Zacher zufolge führt das dazu, dass immer mehr Menschen unter Work-Life-Balance-Problemen leiden. Viele Frauen kennen das - obwohl sie nicht offen darüber sprechen, das störe ja das gesellschaftliche Powerfrauen-Bild. Und das hat Folgen, sagt Zacher:
Viele Frauen haben das Gefühl, dass sie den unterschiedlichen Lebensbereichen nicht vollständig gerecht werden können, dass sie ständig von einem Ort zum anderen hetzen und womöglich selber oft zu kurz kommen.

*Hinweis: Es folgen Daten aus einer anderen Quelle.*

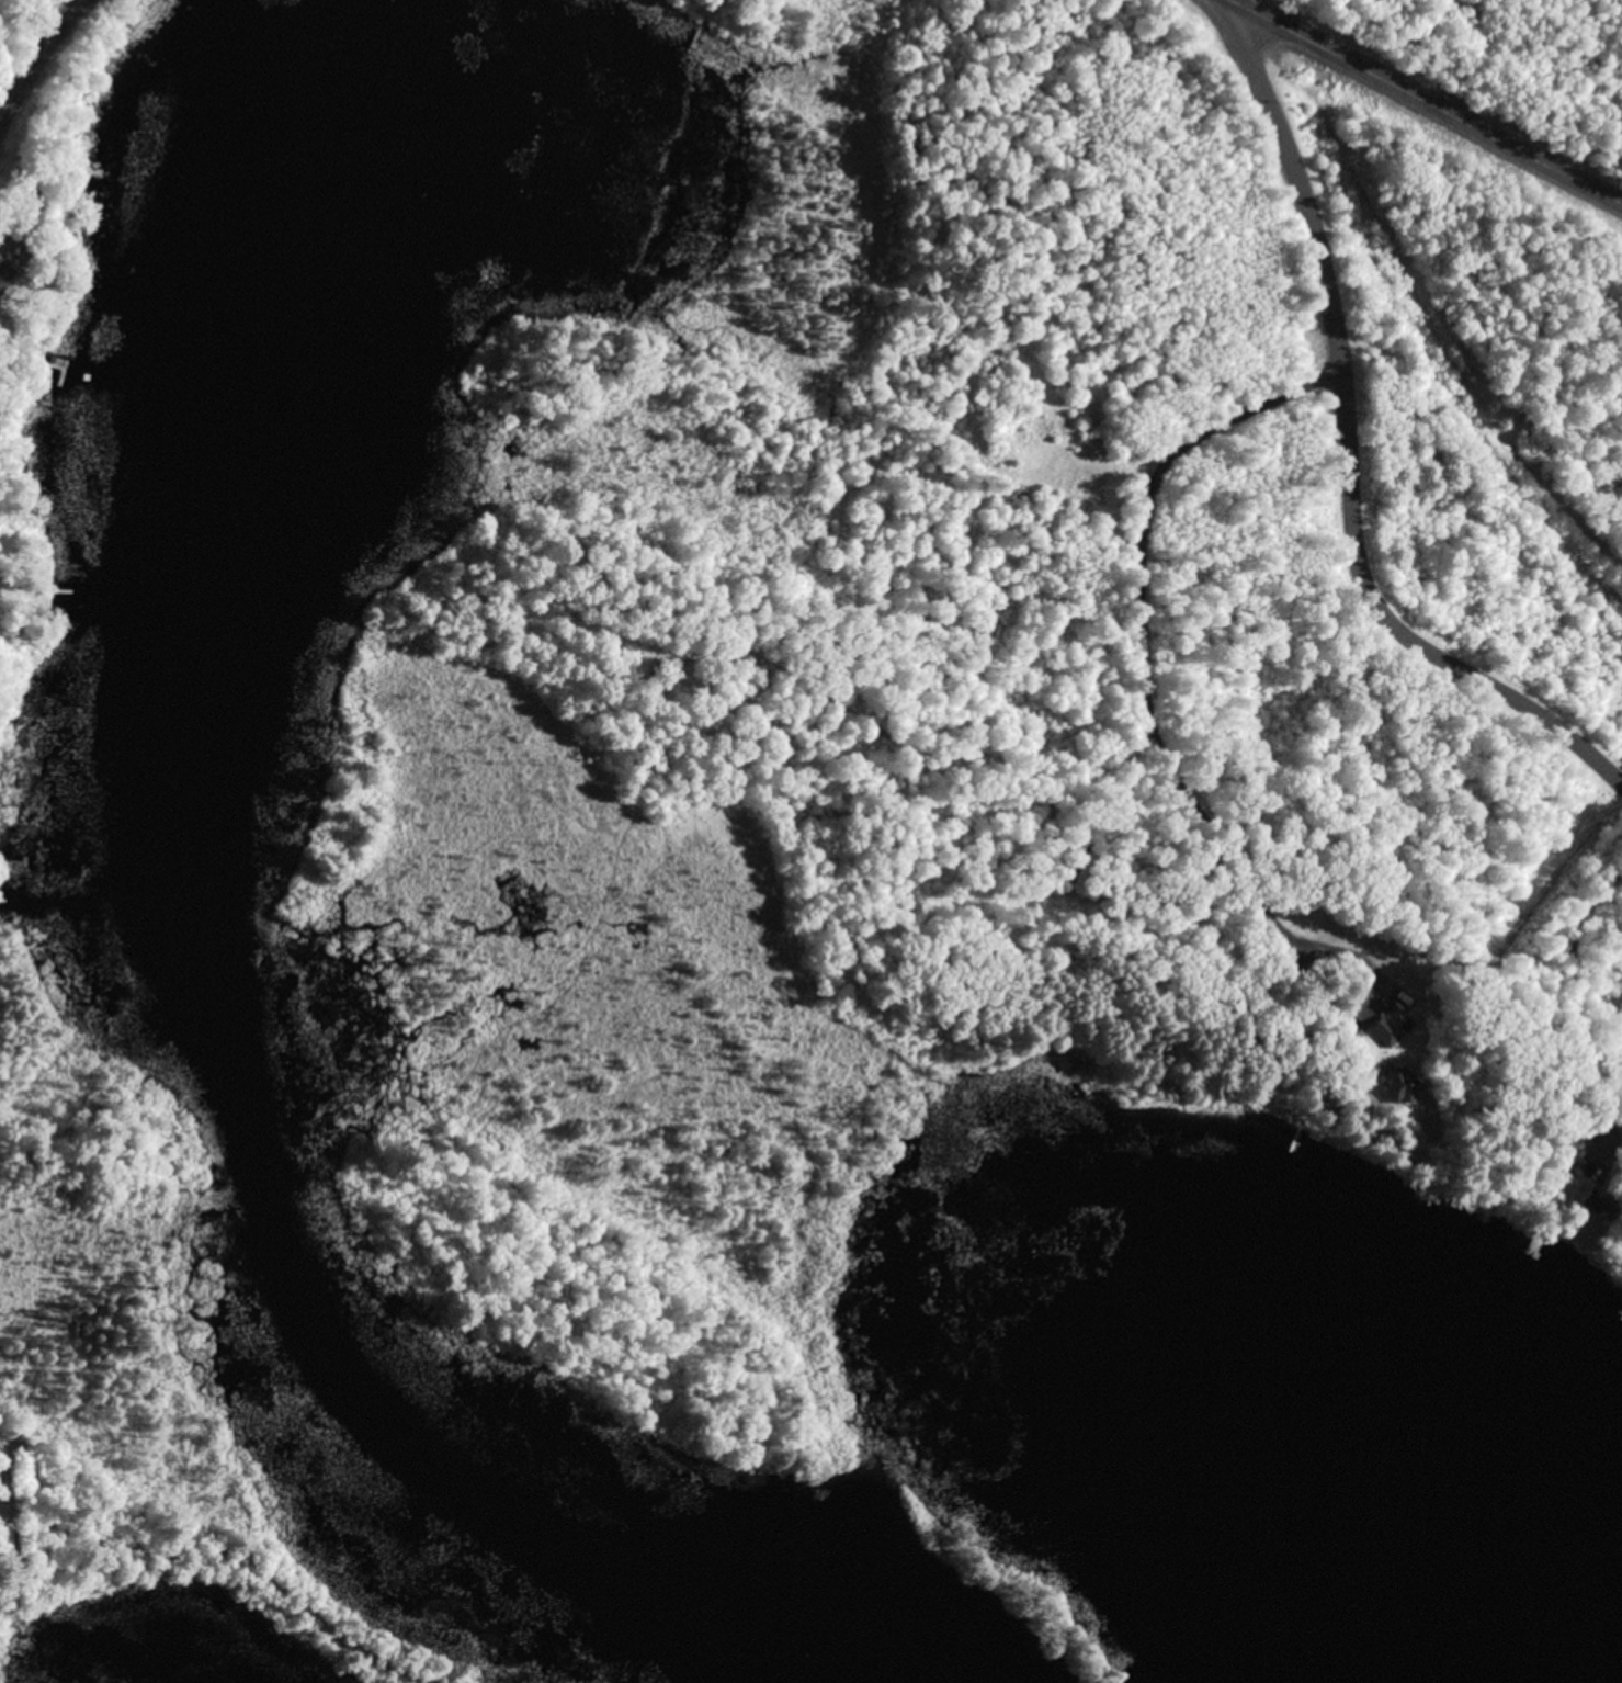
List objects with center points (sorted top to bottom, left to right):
road: (36, 55)
road: (1426, 101)
building: (9, 257)
road: (1347, 452)
road: (1533, 912)
building: (1443, 945)
building: (1384, 1028)
building: (1399, 1080)
building: (1598, 1199)
road: (239, 1560)

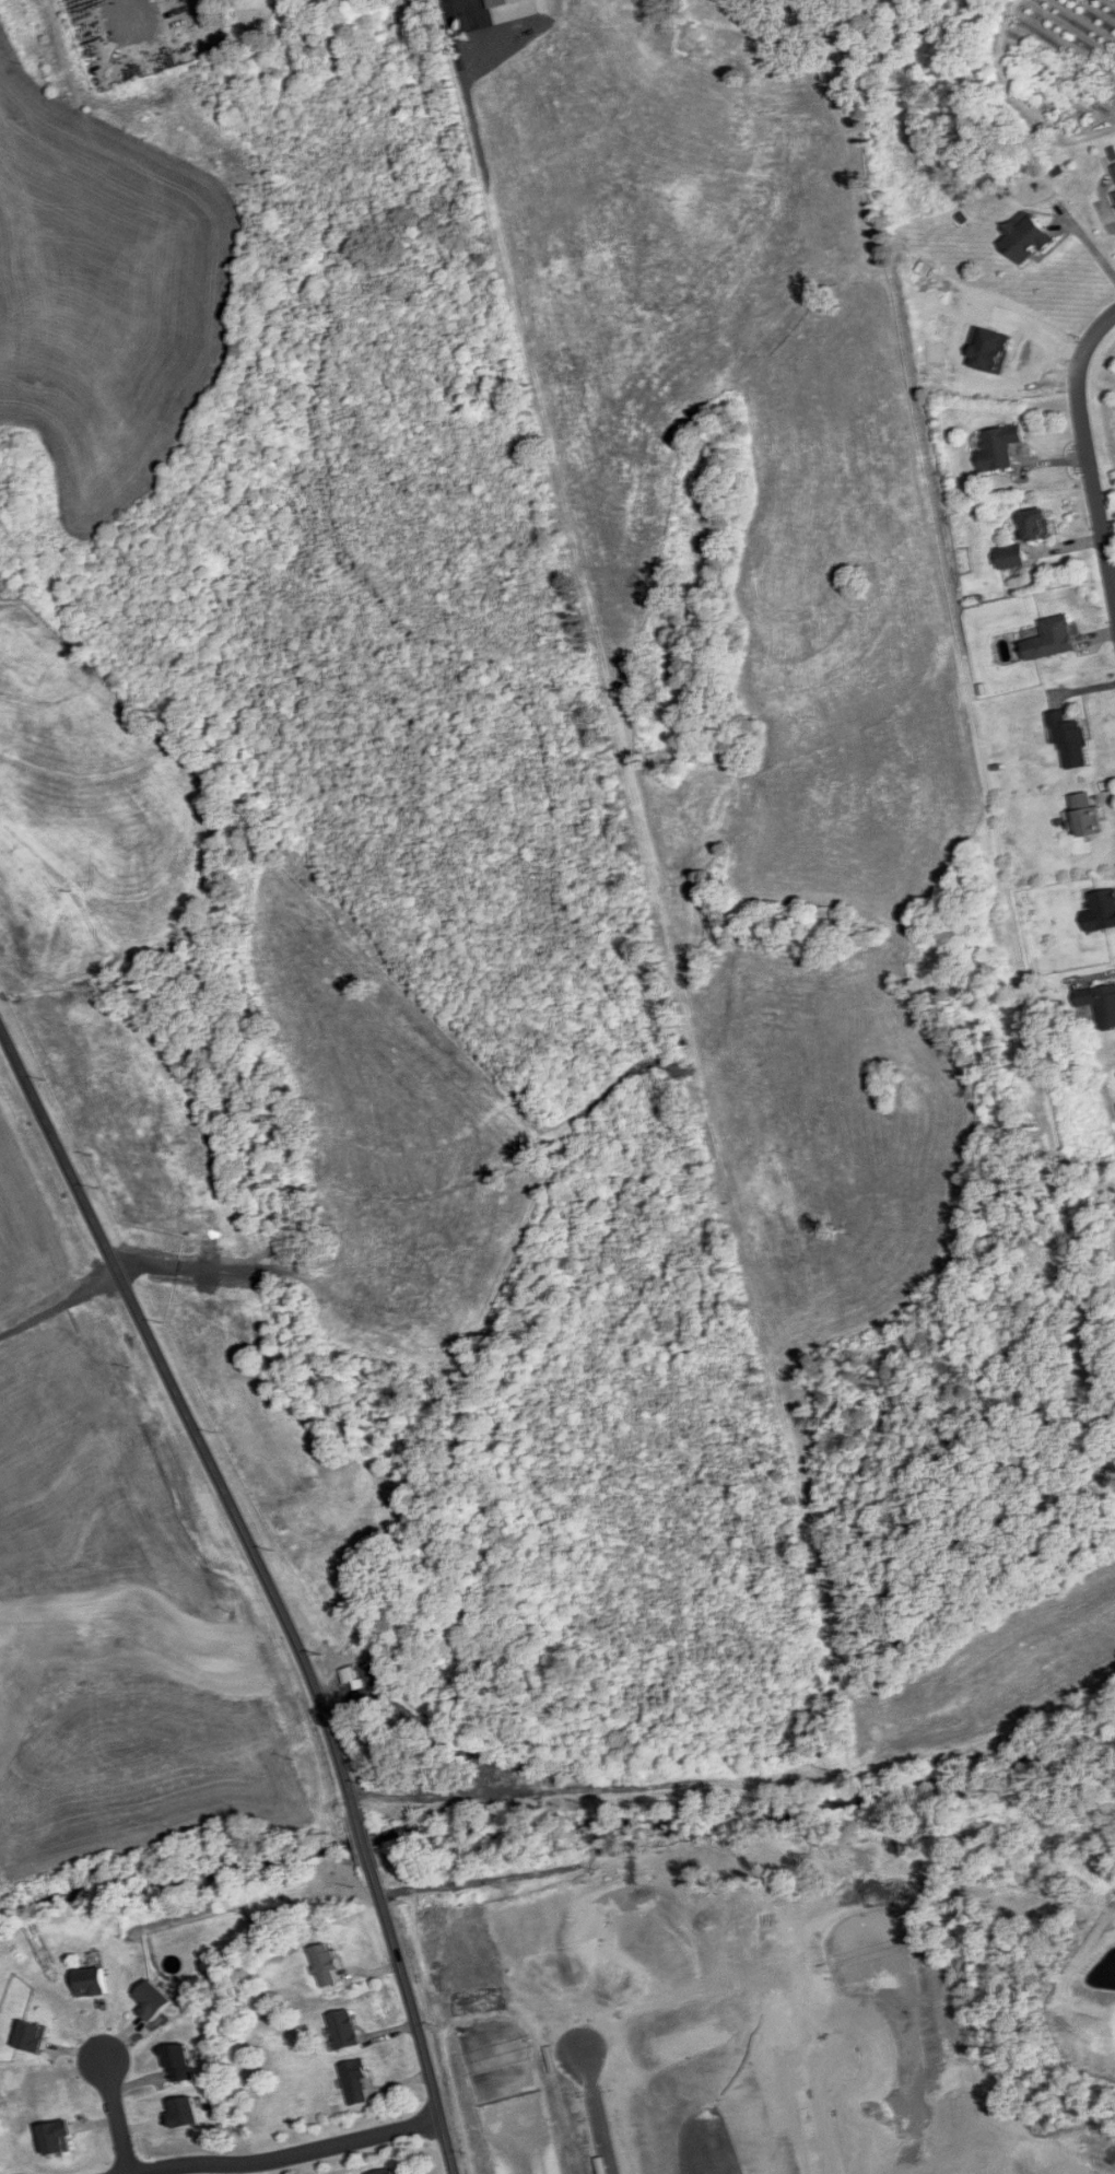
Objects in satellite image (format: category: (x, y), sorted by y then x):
building: (1114, 169)
building: (1114, 193)
building: (1028, 237)
road: (1083, 252)
building: (1000, 448)
road: (1087, 453)
building: (1039, 525)
building: (1013, 557)
building: (1056, 638)
building: (1071, 740)
building: (1088, 815)
building: (1102, 912)
building: (1099, 1004)
building: (213, 1240)
building: (100, 1382)
road: (272, 1587)
building: (327, 1965)
building: (93, 1982)
building: (155, 2001)
building: (345, 2030)
building: (34, 2036)
building: (180, 2063)
building: (358, 2082)
building: (184, 2112)
road: (593, 2115)
road: (114, 2119)
building: (58, 2137)
road: (288, 2158)
building: (387, 2172)

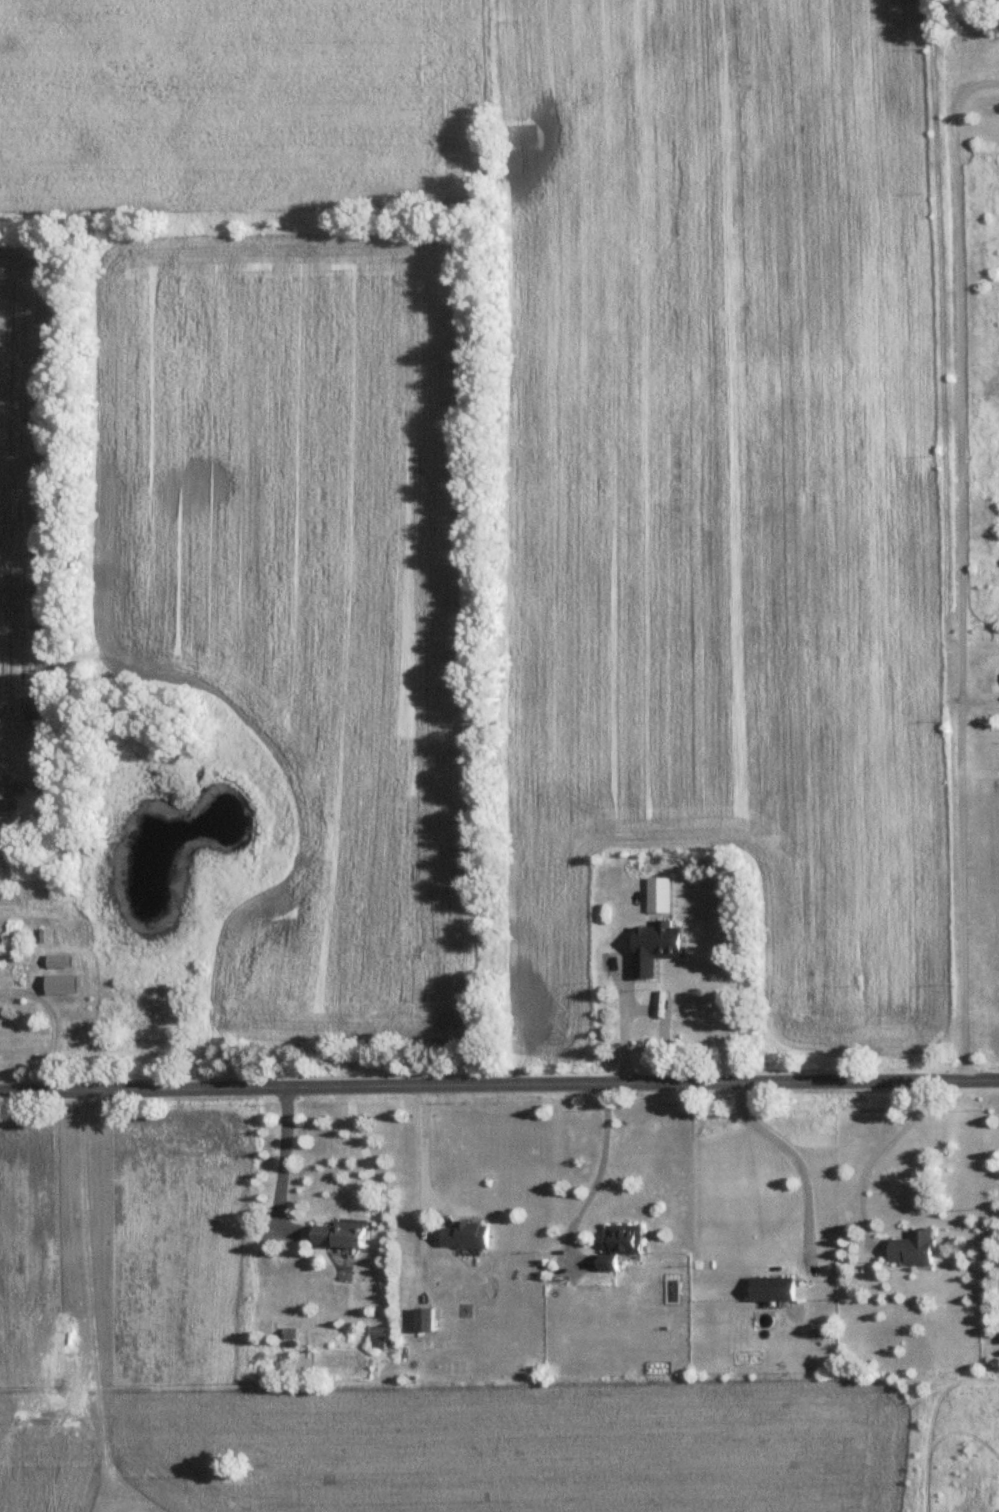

Oder sie weichen diesem Dilemma aus, und nehmen Teilzeitjobs an. Das erklärt für Dr. Jörg Schmidt vom Institut der deutschen Wirtschaft (IW) in einem Gespräch mit dem Aktionsbündnis Genderpaygap die Unterschiede in Sachen Lohngleichheit:
Alles eine Frage der Live-Choice. Frauen gehen eher in die Niedriglohnbranche, arbeiten in Teilzeit, sind nicht Führungspositionen.
Statistiken zeigen tatsächlich, dass die meisten Frauen nach der Familienphase Teilzeit arbeiten gehen, sagt Genderforscherin Yvonne Lott. Wenn man aber genau hinschaut, sind das keine wirklichen Entscheidungen, sondern die Folgen von Notwendigkeiten der Familienarbeit:
Wenn sich wirklich alle nur auf den Beruf fokussieren würden
Würden sich alle erwachsenen Menschen, die privat auch Eltern sind, sich tatsächlich nur auf ihren Beruf und ihre Ziele konzentrieren, liefen viele Kinder ständig in Hochwasserhosen, zu kleinen Schuhen und ohne Mütze herum, hätten keine Ersatzwäsche im Kindergartenfach, würden keine Familienfeste erleben. Denn wer zusätzlich zum Beruf den Berg der tausend Kleinigkeiten im Familienleben schultert, hat an anderer Stelle weniger Zeit und Energie, bestätigt Wissenschaftler Zacher:
Zeit und Energie sind begrenzte Ressourcen, die wir zur Verfügung haben, und die Zeit, die wir in die Familie investieren, fehlt uns dann an anderer Stelle.
Gesellschaftlich kursiert zwar das Bild von der "Supermutter", die alles unter einen Hut kriegt: Karriere und Kinder und nachts um elf den Adventskalender für den nächsten Morgen bestückt oder das Faschingskostüm näht, die Winterhandschuhe heraussucht und nebenher die Wadenwickel beim fiebrigen Kleinkind wechselt. Das Äquivalent dazu, den "Supervater", der Karriere und das gewaltige Familien-Allerlei managt - sprachlich gibt es das (noch) nicht, wenigstens nicht als stehenden Begriff mit dem dazugehörigen gesellschaftlichen Bild.